I Concílio Ecuménico (Niceia, 325):
– Cân. 9 – Nulidade de ordenações obtidas de forma ilícita.
– Cân. 10 – Pecados graves após o Batismo impedem o acesso ao clero.
– Cân. 2 – Respeito pelas etapas e tempo de prova.
IV Concílio Ecuménico (Calcedónia, 451):
– Cân. 6 – Proíbe ordenar sem ligação concreta a uma diocese ou comunidade.
Concílios Locais:
– Concílio de Cartago (cân. 24, 25) – Idade mínima para cada ordem.
– Concílio de Cartago (cân. 17, 18) – Interdição de ordenar bigamos.
– Concílio de Ancira (cân. 10) – Pecadores arrependidos podem ser admitidos com restrições.
Cânones de S. Basílio Magno:
– Cân. 27 – Lista de pecados que excluem da ordenação.
– Cân. 32 – Possibilidade de readmissão para alguns, com limites claros.
- Suspensão, deposição e eventual restauração
A vida clerical implica não apenas critérios de entrada, mas também de manutenção no ministério.
Os cânones estabelecem três níveis principais de disciplina:
- Suspensão (ακοινωνησία / suspensio) – afastamento temporário do exercício litúrgico por desobediência, negligência ou faltas disciplinares. O clérigo mantém o grau, mas não exerce.
- Deposição ou redução ao estado laical (καθαίρεσις / depositio) – retirada definitiva da função e dos direitos clericais, geralmente por heresia, cisma ou pecado grave não arrependido.

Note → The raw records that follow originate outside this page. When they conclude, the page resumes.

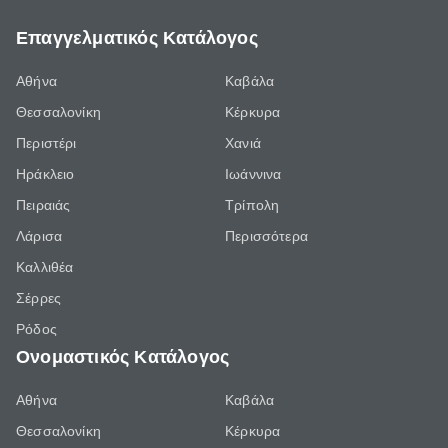
Επαγγελματικός Κατάλογος
Αθήνα
Καβάλα
Θεσσαλονίκη
Κέρκυρα
Περιστέρι
Χανιά
Ηράκλειο
Ιωάννινα
Πειραιάς
Τρίπολη
Λάρισα
Περισσότερα
Καλλιθέα
Σέρρες
Ρόδος
Ονομαστικός Κατάλογος
Αθήνα
Καβάλα
Θεσσαλονίκη
Κέρκυρα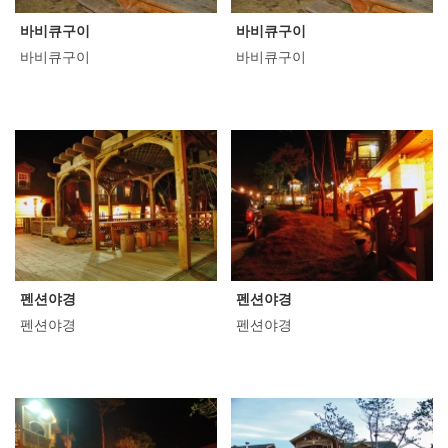
바비큐구이
바비큐구이
바비큐구이
바비큐구이
펜션야경
펜션야경
펜션야경
펜션야경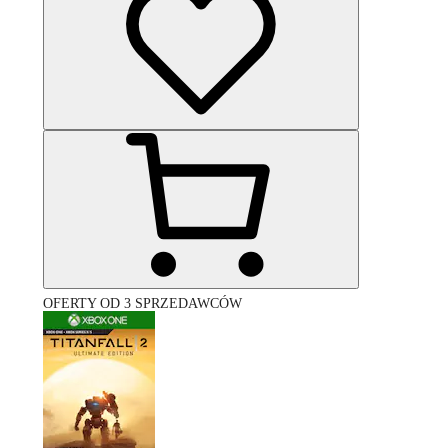
OFERTY OD 3 SPRZEDAWCÓW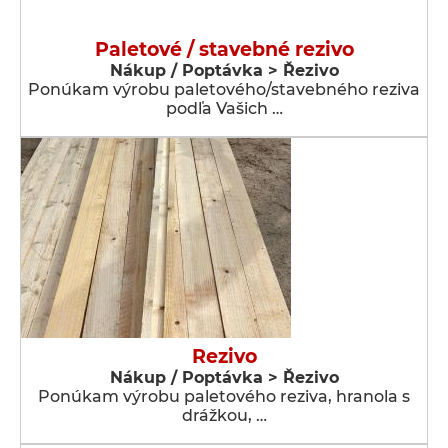
Paletové / stavebné rezivo
Nákup / Poptávka > Řezivo
Ponúkam výrobu paletového/stavebného reziva
podľa Vašich …
Rezivo
Nákup / Poptávka > Řezivo
Ponúkam výrobu paletového reziva, hranola s
drážkou, …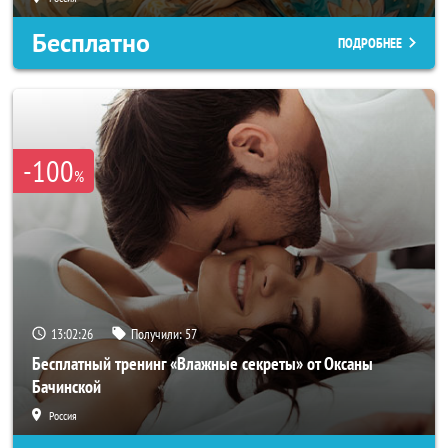
Бесплатно
ПОДРОБНЕЕ
-100
%
13:02:23
Получили:
57
Бесплатный тренинг «Влажные секреты» от Оксаны
Бачинской
Россия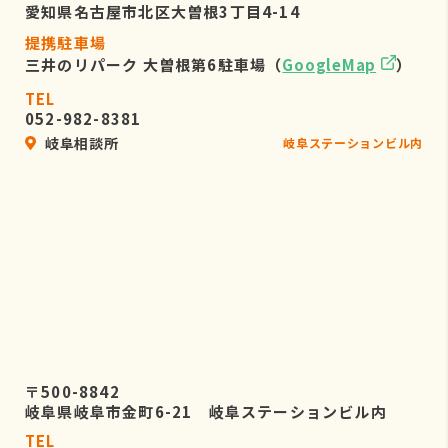
愛知県名古屋市北区大曽根3丁目4-14
提携駐車場
三井のリパーク 大曽根第6駐車場（
GoogleMap
）
TEL
052-982-8381
岐阜相談所
岐阜ステーションビル内
〒500-8842
岐阜県岐阜市金町6-21 岐阜ステーションビル内
TEL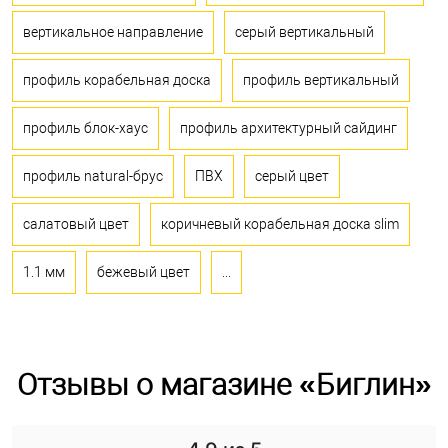
вертикальное направление
серый вертикальный
профиль корабельная доска
профиль вертикальный
профиль блок-хаус
профиль архитектурный сайдинг
профиль natural-брус
ПВХ
серый цвет
салатовый цвет
коричневый корабельная доска slim
1.1 мм
бежевый цвет
...
Отзывы о магазине «Биглин»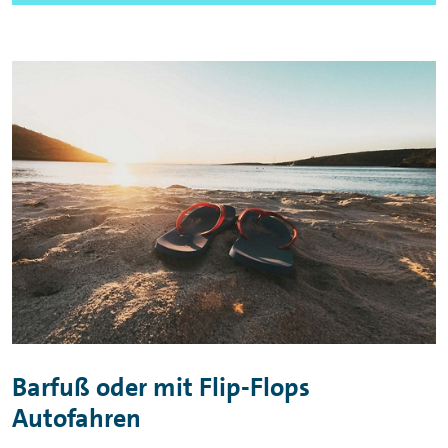
Barfuß oder mit Flip-Flops
Autofahren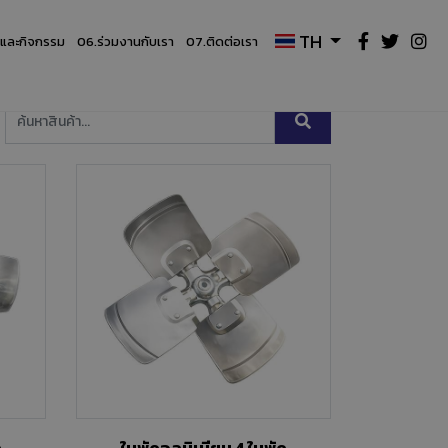
TH
รและกิจกรรม
06.
ร่วมงานกับเรา
07.
ติดต่อเรา
ด
ใบพัดอลูมิเนียม 4 ใบพัด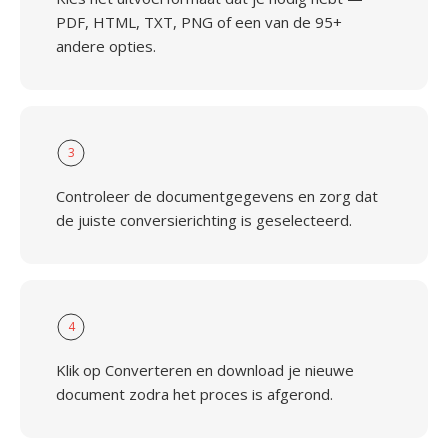
PDF, HTML, TXT, PNG of een van de 95+
andere opties.
3
Controleer de documentgegevens en zorg dat
de juiste conversierichting is geselecteerd.
4
Klik op Converteren en download je nieuwe
document zodra het proces is afgerond.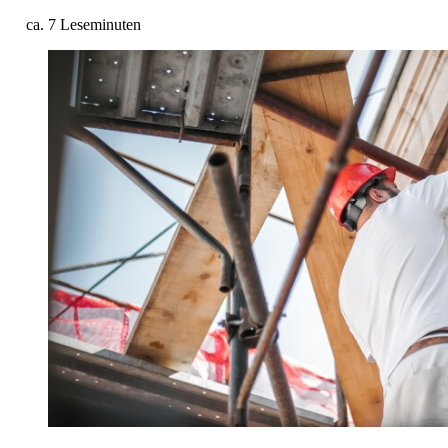
ca. 7 Leseminuten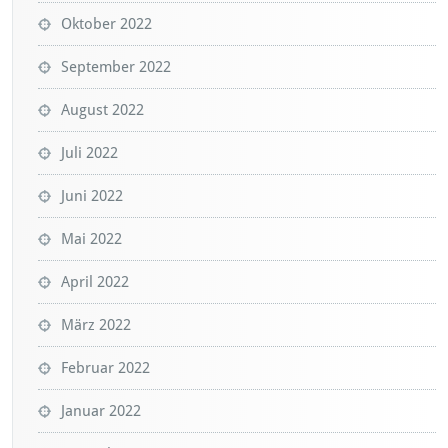
Oktober 2022
September 2022
August 2022
Juli 2022
Juni 2022
Mai 2022
April 2022
März 2022
Februar 2022
Januar 2022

- Restauração – em casos raros e previstos canonicamente, um clérigo deposto pode ser reabilitado se houver arrependimento público e decisão sinodal. Na prática ortodoxa, esta readmissão é excecional e depende do bispo e do consenso da Igreja local.
O objetivo destas medidas não é punitivo, mas terapêutico: preservar a santidade do altar e chamar o ministro ao arrependimento, seguindo o espírito de 1Cor 9:27 (“escravizo o meu corpo… para que, depois de ter pregado aos outros, não venha eu mesmo a ser desqualificado”) e 1Tm 5:22 (“não imponhas precipitadamente as mãos sobre ninguém, e não participes dos pecados alheios”).